<クールジャパン>ポップカルチャー支援に税金を投入すべきか
安倍政権が推進に意欲を示す「クール・ジャパン戦略」。政府のクールジャパン推進会議では、国がいかに支援するかについて議論されています。しかし、ポップカルチャー支援への税金投入そのものには、賛否の声も出ています。
アニメや日本食は民間の力で広まった
これまで、アニメやマンガ、TVゲームなど日本発のポップカルチャーは、民間主導で海外進出を果たしてきました。 たとえばアメリカで大ヒットした「ポケモン」。米国任天堂は5000万ドル(約51億円)規模の大々的なキャンペーンを行ったほか、登場人物の名前をアメリカ風に変えたり、おにぎりを食べるシーンをカットするなど、徹底したローカライズ(現地化)を行いました(アン・アリスン「菊とポケモン」)。
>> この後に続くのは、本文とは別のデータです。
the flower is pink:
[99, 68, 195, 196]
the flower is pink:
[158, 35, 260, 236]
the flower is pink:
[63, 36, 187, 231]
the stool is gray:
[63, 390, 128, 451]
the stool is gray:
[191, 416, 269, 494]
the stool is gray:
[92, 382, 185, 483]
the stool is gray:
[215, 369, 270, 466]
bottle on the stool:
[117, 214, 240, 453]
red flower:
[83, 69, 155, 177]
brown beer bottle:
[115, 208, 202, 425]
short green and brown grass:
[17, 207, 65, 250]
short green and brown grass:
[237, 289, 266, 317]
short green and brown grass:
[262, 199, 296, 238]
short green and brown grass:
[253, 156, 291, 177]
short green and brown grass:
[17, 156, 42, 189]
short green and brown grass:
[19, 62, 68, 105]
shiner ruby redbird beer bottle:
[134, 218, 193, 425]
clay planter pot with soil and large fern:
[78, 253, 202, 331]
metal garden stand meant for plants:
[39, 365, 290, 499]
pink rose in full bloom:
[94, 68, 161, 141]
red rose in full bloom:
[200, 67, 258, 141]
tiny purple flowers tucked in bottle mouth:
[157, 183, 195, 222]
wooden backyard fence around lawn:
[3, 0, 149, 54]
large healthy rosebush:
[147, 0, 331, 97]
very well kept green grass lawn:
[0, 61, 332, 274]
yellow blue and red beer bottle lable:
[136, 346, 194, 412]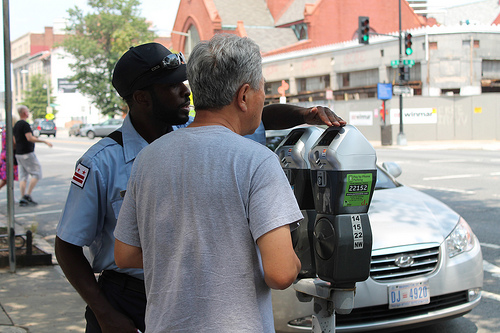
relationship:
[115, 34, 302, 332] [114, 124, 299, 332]
man wears tshirt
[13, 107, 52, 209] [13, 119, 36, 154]
man wears shirt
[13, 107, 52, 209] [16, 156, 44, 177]
man wears shorts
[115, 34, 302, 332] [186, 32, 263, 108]
man has hair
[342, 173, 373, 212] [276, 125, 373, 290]
sticker on meter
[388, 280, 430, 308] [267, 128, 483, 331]
license on car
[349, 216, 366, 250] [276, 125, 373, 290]
sticker on meter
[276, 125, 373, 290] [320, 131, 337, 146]
meter has screen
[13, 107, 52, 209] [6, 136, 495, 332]
man in street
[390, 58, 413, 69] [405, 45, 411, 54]
sign below light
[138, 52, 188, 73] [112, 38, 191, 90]
sunglasses on hat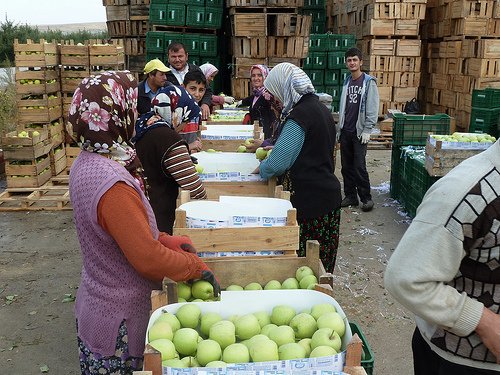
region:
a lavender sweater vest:
[68, 153, 159, 356]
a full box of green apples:
[157, 298, 349, 368]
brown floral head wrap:
[71, 70, 149, 195]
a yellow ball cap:
[142, 58, 170, 73]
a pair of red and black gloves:
[159, 233, 221, 295]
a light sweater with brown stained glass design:
[377, 142, 499, 367]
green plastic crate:
[390, 111, 449, 148]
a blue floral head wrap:
[136, 88, 198, 138]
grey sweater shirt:
[337, 72, 379, 137]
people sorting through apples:
[65, 42, 497, 373]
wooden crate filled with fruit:
[152, 304, 392, 374]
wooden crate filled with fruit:
[187, 148, 289, 197]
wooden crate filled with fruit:
[16, 67, 53, 96]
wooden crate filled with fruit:
[19, 97, 55, 122]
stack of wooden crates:
[443, 20, 473, 95]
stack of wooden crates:
[371, 20, 396, 47]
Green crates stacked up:
[141, 1, 498, 220]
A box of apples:
[137, 266, 356, 373]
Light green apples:
[154, 251, 342, 373]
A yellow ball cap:
[139, 56, 176, 76]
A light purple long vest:
[49, 150, 166, 358]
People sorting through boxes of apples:
[61, 36, 377, 370]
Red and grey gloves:
[156, 222, 223, 295]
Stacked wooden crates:
[4, 1, 495, 225]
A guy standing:
[324, 44, 389, 217]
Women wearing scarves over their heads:
[60, 56, 347, 353]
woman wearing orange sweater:
[118, 213, 133, 233]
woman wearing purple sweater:
[78, 234, 99, 264]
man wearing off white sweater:
[411, 248, 443, 271]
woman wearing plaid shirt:
[177, 155, 189, 175]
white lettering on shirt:
[349, 84, 361, 102]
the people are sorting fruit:
[62, 21, 415, 369]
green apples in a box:
[142, 295, 371, 369]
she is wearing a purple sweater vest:
[58, 139, 240, 366]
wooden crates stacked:
[8, 33, 158, 247]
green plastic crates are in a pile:
[303, 5, 360, 92]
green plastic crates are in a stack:
[308, 15, 364, 110]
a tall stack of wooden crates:
[354, 3, 426, 139]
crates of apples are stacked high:
[9, 35, 109, 206]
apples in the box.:
[154, 290, 353, 364]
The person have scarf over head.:
[68, 66, 138, 168]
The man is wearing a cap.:
[135, 60, 177, 80]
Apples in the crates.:
[18, 53, 54, 123]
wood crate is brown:
[14, 39, 57, 66]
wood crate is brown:
[14, 67, 61, 97]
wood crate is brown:
[17, 94, 63, 124]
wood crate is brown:
[6, 126, 51, 161]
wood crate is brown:
[6, 157, 49, 187]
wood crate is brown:
[59, 40, 91, 65]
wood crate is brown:
[89, 39, 124, 66]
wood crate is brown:
[59, 68, 88, 93]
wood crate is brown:
[60, 93, 78, 117]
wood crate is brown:
[66, 144, 83, 170]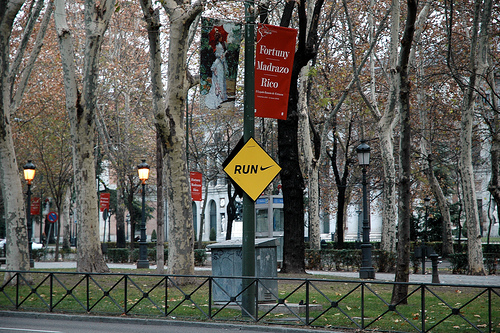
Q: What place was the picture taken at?
A: It was taken at the park.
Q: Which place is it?
A: It is a park.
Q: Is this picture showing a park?
A: Yes, it is showing a park.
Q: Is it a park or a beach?
A: It is a park.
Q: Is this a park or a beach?
A: It is a park.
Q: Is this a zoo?
A: No, it is a park.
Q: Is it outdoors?
A: Yes, it is outdoors.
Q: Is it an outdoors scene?
A: Yes, it is outdoors.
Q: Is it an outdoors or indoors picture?
A: It is outdoors.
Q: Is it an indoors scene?
A: No, it is outdoors.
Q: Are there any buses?
A: No, there are no buses.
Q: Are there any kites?
A: No, there are no kites.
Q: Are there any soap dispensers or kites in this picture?
A: No, there are no kites or soap dispensers.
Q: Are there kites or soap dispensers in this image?
A: No, there are no kites or soap dispensers.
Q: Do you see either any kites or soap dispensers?
A: No, there are no kites or soap dispensers.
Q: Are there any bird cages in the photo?
A: No, there are no bird cages.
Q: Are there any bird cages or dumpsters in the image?
A: No, there are no bird cages or dumpsters.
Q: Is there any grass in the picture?
A: Yes, there is grass.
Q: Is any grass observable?
A: Yes, there is grass.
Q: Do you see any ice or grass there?
A: Yes, there is grass.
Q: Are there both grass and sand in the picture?
A: No, there is grass but no sand.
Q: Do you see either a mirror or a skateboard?
A: No, there are no skateboards or mirrors.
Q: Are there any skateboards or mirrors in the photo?
A: No, there are no skateboards or mirrors.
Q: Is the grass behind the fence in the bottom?
A: Yes, the grass is behind the fence.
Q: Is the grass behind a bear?
A: No, the grass is behind the fence.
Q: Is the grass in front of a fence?
A: No, the grass is behind a fence.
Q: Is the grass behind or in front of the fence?
A: The grass is behind the fence.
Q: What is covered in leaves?
A: The trees are covered in leaves.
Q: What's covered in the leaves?
A: The trees are covered in leaves.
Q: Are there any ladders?
A: No, there are no ladders.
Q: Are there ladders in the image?
A: No, there are no ladders.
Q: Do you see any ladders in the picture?
A: No, there are no ladders.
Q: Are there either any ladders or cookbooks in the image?
A: No, there are no ladders or cookbooks.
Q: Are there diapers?
A: No, there are no diapers.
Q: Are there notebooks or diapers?
A: No, there are no diapers or notebooks.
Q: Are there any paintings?
A: No, there are no paintings.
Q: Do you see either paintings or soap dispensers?
A: No, there are no paintings or soap dispensers.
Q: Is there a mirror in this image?
A: No, there are no mirrors.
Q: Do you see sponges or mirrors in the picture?
A: No, there are no mirrors or sponges.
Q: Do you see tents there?
A: No, there are no tents.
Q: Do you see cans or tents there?
A: No, there are no tents or cans.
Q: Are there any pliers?
A: No, there are no pliers.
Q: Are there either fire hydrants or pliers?
A: No, there are no pliers or fire hydrants.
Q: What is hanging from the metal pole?
A: The flags are hanging from the pole.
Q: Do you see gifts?
A: No, there are no gifts.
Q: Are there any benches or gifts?
A: No, there are no gifts or benches.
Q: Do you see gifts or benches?
A: No, there are no gifts or benches.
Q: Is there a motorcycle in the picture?
A: No, there are no motorcycles.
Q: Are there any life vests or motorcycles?
A: No, there are no motorcycles or life vests.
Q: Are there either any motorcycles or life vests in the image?
A: No, there are no motorcycles or life vests.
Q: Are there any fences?
A: Yes, there is a fence.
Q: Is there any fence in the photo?
A: Yes, there is a fence.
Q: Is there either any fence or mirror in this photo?
A: Yes, there is a fence.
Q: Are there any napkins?
A: No, there are no napkins.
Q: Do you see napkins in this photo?
A: No, there are no napkins.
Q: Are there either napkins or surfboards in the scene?
A: No, there are no napkins or surfboards.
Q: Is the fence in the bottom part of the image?
A: Yes, the fence is in the bottom of the image.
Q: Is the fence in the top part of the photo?
A: No, the fence is in the bottom of the image.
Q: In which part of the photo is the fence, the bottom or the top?
A: The fence is in the bottom of the image.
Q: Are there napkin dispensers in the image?
A: No, there are no napkin dispensers.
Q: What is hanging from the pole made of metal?
A: The flags are hanging from the pole.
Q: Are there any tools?
A: No, there are no tools.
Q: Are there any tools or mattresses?
A: No, there are no tools or mattresses.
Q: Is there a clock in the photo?
A: No, there are no clocks.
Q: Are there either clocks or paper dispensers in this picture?
A: No, there are no clocks or paper dispensers.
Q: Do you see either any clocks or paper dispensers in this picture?
A: No, there are no clocks or paper dispensers.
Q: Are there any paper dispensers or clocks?
A: No, there are no clocks or paper dispensers.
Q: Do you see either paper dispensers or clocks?
A: No, there are no clocks or paper dispensers.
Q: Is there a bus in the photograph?
A: No, there are no buses.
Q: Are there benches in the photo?
A: No, there are no benches.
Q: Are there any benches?
A: No, there are no benches.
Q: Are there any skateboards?
A: No, there are no skateboards.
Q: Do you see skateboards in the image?
A: No, there are no skateboards.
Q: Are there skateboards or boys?
A: No, there are no skateboards or boys.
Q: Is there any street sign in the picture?
A: Yes, there is a street sign.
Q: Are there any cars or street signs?
A: Yes, there is a street sign.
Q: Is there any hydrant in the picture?
A: No, there are no fire hydrants.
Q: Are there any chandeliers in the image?
A: No, there are no chandeliers.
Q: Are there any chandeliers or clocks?
A: No, there are no chandeliers or clocks.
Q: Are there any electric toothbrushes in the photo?
A: No, there are no electric toothbrushes.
華々しい成功の裏には、こうした綿密なマーケティングがあったことは見逃せません。 日本食の分野では、草の根からブームが起こりましたが、ここでもローカライズが重要な役割を果たしました。アボカドなどを裏巻きした寿司「カリフォルニア・ロール」など、海外で独自のメニューが生まれたことはよく知られています。また、日本食の人気が高まるにつれ、数多くの外国人が日本料理店経営に関わるようになりました。そのうちのひとつ、英国生まれの回転寿司チェーン「YO! Sushi」は、世界7カ国で77店舗を展開するまでに成長しています。 政府の支援策が海外の反発を受けたこともあります。2006年、農林水産省は正統な日本食を提供する海外のレストランを支援する目的で、「海外日本食レストラン認証制度」の立ち上げを検討しました。しかし、一部の海外メディアは、食の多様性を認めない考え方だとして、これを批判。ワシントン・ポスト紙は「スシ・ポリスが彼らのやり方だ」と揶揄しました(2006年11月24日)。結局、農林水産省は政府による認証を取り止め、NPO法人が推奨マークを与える方法に切り替えました。 ローカライズを認めるか、あくまで「正統な」日本文化にこだわるか。そして、民間の力で世界を切り開くべきか、政府が果たすべき役割はあるのか。識者の意見も割れています。